**Materials provided:**
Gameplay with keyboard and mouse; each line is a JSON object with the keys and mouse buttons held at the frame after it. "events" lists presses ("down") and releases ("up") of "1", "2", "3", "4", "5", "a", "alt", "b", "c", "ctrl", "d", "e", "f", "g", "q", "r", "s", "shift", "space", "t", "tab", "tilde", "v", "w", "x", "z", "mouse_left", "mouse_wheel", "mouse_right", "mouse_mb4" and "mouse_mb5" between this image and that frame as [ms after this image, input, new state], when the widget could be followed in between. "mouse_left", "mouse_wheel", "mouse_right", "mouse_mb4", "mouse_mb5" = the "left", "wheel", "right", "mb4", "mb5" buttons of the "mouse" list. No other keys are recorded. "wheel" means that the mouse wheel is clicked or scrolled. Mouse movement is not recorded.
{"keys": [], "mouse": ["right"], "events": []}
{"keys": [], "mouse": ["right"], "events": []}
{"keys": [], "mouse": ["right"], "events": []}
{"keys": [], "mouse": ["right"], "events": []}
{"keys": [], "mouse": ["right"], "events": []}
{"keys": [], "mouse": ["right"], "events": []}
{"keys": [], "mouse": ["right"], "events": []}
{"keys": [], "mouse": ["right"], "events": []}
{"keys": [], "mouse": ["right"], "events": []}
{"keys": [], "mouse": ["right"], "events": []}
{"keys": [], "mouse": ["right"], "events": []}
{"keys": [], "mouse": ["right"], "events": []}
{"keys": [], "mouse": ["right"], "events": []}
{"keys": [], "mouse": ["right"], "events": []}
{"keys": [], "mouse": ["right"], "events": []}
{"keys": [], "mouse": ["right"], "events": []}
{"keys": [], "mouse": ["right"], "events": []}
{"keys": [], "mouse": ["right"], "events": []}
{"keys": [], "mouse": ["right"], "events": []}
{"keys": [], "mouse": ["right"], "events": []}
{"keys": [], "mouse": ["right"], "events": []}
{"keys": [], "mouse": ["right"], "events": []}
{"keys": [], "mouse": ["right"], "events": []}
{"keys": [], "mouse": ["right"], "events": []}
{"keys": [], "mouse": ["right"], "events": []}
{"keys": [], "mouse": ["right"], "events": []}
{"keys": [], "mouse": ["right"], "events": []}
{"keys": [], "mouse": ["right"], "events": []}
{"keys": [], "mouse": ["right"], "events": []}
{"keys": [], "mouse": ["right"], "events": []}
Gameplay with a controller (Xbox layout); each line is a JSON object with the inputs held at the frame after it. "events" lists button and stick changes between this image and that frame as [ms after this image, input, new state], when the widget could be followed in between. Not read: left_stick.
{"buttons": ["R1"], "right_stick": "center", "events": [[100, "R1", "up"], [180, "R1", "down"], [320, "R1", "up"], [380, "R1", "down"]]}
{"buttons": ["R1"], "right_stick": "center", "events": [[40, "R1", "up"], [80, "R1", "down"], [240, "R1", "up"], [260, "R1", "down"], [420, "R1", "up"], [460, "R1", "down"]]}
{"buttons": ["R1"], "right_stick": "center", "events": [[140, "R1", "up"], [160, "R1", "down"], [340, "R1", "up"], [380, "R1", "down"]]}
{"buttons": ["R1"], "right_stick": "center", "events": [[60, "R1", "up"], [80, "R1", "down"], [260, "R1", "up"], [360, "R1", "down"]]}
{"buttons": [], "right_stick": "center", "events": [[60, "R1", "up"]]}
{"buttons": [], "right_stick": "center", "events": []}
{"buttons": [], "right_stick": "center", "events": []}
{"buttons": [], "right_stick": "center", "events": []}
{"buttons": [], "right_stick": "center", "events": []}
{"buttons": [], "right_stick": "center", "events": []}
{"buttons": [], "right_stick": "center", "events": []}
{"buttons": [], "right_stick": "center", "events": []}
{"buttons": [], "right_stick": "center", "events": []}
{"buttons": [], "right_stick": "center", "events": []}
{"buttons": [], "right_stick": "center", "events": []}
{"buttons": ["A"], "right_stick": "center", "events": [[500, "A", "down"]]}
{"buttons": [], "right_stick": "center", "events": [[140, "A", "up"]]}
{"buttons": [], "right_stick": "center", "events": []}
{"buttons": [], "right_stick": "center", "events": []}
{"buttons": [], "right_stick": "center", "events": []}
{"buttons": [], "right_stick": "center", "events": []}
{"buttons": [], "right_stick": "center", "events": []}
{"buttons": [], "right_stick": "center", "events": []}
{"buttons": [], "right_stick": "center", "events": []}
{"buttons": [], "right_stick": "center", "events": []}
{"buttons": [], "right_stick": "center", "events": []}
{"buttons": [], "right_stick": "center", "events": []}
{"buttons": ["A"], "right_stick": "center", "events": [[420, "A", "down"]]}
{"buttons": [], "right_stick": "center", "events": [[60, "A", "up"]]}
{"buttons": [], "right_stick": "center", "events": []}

**Requirement:** The lines above that hold the word "between" are the ones to copy.

**Finished task:**
Gameplay with keyboard and mouse; each line is a JSON object with the keys and mouse buttons held at the frame after it. "events" lists presses ("down") and releases ("up") of "1", "2", "3", "4", "5", "a", "alt", "b", "c", "ctrl", "d", "e", "f", "g", "q", "r", "s", "shift", "space", "t", "tab", "tilde", "v", "w", "x", "z", "mouse_left", "mouse_wheel", "mouse_right", "mouse_mb4" and "mouse_mb5" between this image and that frame as [ms after this image, input, new state], when the widget could be followed in between. "mouse_left", "mouse_wheel", "mouse_right", "mouse_mb4", "mouse_mb5" = the "left", "wheel", "right", "mb4", "mb5" buttons of the "mouse" list. No other keys are recorded. "wheel" means that the mouse wheel is clicked or scrolled. Mouse movement is not recorded.
Gameplay with a controller (Xbox layout); each line is a JSON object with the inputs held at the frame after it. "events" lists button and stick changes between this image and that frame as [ms after this image, input, new state], when the widget could be followed in between. Not read: left_stick.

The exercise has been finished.